→ **Action item**
Copy each line containing "Februar" from the listing below.

◆ ◆ ◆

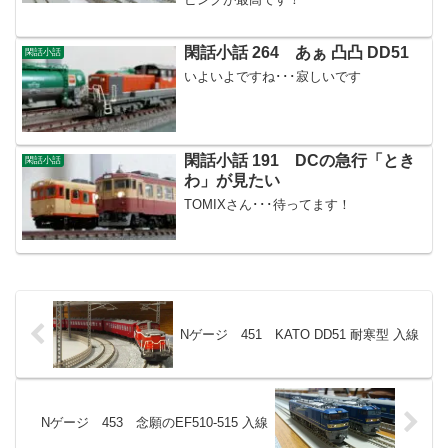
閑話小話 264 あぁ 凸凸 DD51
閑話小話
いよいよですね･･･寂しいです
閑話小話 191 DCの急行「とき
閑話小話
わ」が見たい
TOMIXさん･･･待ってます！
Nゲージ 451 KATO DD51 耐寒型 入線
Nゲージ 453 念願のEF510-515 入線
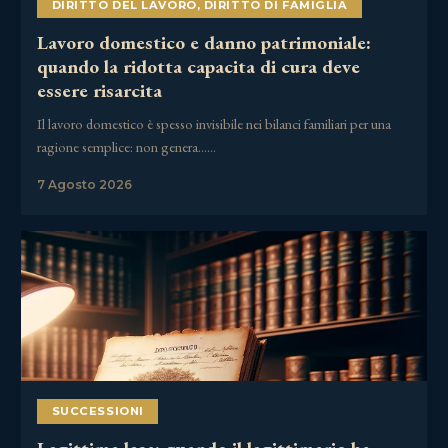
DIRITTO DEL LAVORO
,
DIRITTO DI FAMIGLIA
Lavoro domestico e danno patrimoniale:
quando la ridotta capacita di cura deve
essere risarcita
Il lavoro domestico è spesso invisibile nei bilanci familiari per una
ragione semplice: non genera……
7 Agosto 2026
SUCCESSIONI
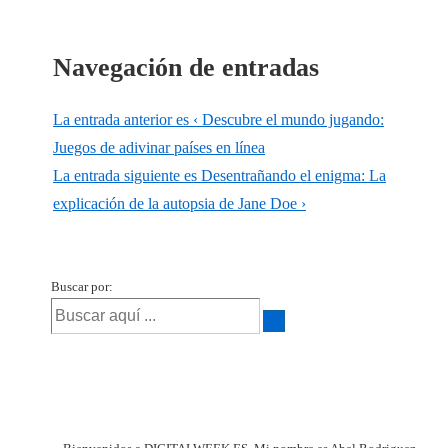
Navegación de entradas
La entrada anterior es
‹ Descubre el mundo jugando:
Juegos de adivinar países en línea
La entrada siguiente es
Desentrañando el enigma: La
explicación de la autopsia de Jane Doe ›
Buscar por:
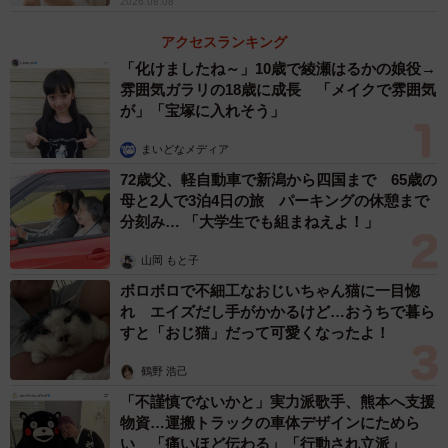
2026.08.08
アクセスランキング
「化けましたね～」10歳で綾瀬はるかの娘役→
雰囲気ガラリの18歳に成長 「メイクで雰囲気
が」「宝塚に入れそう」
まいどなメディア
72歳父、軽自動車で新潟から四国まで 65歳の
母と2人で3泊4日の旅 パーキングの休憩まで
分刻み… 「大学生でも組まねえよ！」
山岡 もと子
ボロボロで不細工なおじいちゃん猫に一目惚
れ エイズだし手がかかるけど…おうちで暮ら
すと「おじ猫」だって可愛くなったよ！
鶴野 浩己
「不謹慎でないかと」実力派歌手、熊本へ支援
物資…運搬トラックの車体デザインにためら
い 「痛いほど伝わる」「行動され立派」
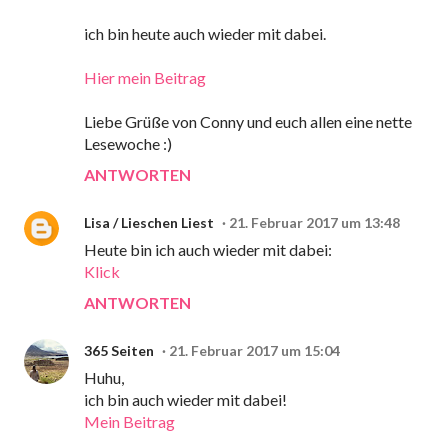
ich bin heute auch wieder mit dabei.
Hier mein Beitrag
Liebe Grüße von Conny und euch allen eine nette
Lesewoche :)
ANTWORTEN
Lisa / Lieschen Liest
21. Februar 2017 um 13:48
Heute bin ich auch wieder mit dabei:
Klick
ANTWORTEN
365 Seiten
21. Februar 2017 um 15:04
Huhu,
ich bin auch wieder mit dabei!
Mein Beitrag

◆ ◆ ◆

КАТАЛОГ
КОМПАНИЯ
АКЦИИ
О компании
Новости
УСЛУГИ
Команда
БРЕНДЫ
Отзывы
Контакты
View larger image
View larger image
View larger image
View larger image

◆ ◆ ◆

→ **Output for this exercise**
21. Februar 2017 um 13:48
21. Februar 2017 um 15:04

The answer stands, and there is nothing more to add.